With her first year finished, Alexie is picking up speed. Next month, she heads to Finland for the Arctic Council Women's Conference, and on Aug. 19, she's off to South Africa, where she's taking part in the Indigenous Environmental Network conference. At the end of August, she's taking part in the Walk to Washington campaign with the Caribou Commons Project.
In her role as the Gwich'in Community Project co-ordinator, Alexie is travelling to Gwich'in communities to drum up support for the lobby effort that will see activists trek from Seattle to Washington, D.C. During the tour, Alexie will hit states whose senators have supported drilling in the Arctic National Wildlife Refuge.

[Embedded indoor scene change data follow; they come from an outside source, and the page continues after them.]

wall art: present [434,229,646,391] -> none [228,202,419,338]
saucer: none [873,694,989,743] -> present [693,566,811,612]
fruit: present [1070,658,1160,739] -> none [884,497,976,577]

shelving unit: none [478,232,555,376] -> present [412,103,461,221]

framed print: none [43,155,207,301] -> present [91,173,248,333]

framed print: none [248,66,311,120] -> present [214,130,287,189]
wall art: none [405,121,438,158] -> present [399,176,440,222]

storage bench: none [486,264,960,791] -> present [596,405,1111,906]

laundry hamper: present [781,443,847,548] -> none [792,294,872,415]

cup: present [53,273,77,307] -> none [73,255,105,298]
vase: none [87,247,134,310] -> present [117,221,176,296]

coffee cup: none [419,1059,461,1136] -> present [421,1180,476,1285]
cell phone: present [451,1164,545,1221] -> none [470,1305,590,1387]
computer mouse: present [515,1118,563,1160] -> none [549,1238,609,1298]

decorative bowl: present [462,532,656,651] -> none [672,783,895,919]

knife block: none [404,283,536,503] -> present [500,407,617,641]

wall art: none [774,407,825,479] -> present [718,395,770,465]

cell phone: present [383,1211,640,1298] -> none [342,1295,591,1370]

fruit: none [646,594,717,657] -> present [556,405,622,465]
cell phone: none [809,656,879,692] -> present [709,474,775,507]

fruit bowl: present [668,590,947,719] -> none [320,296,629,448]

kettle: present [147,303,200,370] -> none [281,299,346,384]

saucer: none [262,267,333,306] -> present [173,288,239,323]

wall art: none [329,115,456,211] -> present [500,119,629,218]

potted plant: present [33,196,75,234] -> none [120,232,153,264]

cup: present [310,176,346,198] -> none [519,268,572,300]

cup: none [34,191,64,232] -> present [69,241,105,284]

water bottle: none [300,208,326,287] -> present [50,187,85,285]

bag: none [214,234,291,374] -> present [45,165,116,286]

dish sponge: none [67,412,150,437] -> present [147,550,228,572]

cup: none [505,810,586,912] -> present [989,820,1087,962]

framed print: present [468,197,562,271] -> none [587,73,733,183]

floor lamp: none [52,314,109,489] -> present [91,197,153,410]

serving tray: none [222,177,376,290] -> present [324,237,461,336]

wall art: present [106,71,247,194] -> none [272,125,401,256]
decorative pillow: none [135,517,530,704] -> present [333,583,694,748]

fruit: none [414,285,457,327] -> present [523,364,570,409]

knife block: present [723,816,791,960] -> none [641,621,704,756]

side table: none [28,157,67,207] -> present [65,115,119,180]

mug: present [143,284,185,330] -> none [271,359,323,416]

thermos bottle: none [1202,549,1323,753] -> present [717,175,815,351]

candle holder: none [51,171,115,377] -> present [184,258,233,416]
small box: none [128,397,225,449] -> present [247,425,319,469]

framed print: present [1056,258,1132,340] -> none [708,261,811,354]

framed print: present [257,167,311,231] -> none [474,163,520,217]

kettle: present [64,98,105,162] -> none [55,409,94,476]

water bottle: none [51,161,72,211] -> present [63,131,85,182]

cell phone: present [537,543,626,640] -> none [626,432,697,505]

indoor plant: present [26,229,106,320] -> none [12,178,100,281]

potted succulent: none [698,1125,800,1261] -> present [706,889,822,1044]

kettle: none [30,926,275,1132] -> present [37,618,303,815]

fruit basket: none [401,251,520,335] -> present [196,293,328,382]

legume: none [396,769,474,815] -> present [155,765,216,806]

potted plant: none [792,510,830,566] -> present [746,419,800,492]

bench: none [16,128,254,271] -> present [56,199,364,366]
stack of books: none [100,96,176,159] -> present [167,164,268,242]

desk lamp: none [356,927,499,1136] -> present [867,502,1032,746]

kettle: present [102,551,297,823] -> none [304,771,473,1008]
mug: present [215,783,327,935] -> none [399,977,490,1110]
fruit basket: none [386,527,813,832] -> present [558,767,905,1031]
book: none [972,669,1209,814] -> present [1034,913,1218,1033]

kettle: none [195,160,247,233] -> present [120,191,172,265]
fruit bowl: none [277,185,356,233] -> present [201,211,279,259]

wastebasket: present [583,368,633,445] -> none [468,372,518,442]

Asked if she ever wished she had her old life back, living quietly at home in Fort McPherson, Alexie shakes her head. "I've grown in so many ways since I first started this," she says. "The hard things I went through, the people I've been exposed to."
The caribou issue is just one small part of the larger conservation puzzle, Alexie says.
"Even in my short lifetime of 23 years, I've seen lots of changes to the land. Now is the time we really need to do something about it. When I have a family, I don't want to be told that I can't breastfeed my children because the fish is toxic, the caribou is toxic. These are the foods that sustained our ancestors."